[Dataset entries]
»»
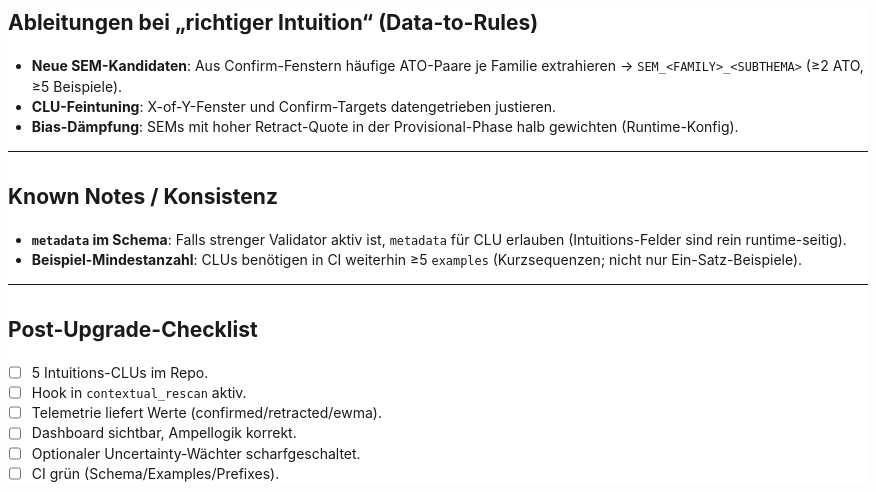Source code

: 
## Ableitungen bei „richtiger Intuition“ (Data-to-Rules)
- **Neue SEM-Kandidaten**: Aus Confirm-Fenstern häufige ATO-Paare je Familie extrahieren → `SEM_<FAMILY>_<SUBTHEMA>`
  (≥2 ATO, ≥5 Beispiele).
- **CLU-Feintuning**: X-of-Y-Fenster und Confirm-Targets datengetrieben justieren.
- **Bias-Dämpfung**: SEMs mit hoher Retract-Quote in der Provisional-Phase halb gewichten (Runtime-Konfig).

---

## Known Notes / Konsistenz
- **`metadata` im Schema**: Falls strenger Validator aktiv ist,
  `metadata` für CLU erlauben (Intuitions-Felder sind rein runtime-seitig).
- **Beispiel-Mindestanzahl**: CLUs benötigen in CI weiterhin ≥5 `examples`
  (Kurzsequenzen; nicht nur Ein-Satz-Beispiele).

---

## Post-Upgrade-Checklist
- [ ] 5 Intuitions-CLUs im Repo.
- [ ] Hook in `contextual_rescan` aktiv.
- [ ] Telemetrie liefert Werte (confirmed/retracted/ewma).
- [ ] Dashboard sichtbar, Ampellogik korrekt.
- [ ] Optionaler Uncertainty-Wächter scharfgeschaltet.
- [ ] CI grün (Schema/Examples/Prefixes).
««
**INSTRUCTIONS FOR THE TASK:**
Filter the entries and copy out every line with the word "aktiv".

**SOLVED EXERCISE:**
- **`metadata` im Schema**: Falls strenger Validator aktiv ist,
- [ ] Hook in `contextual_rescan` aktiv.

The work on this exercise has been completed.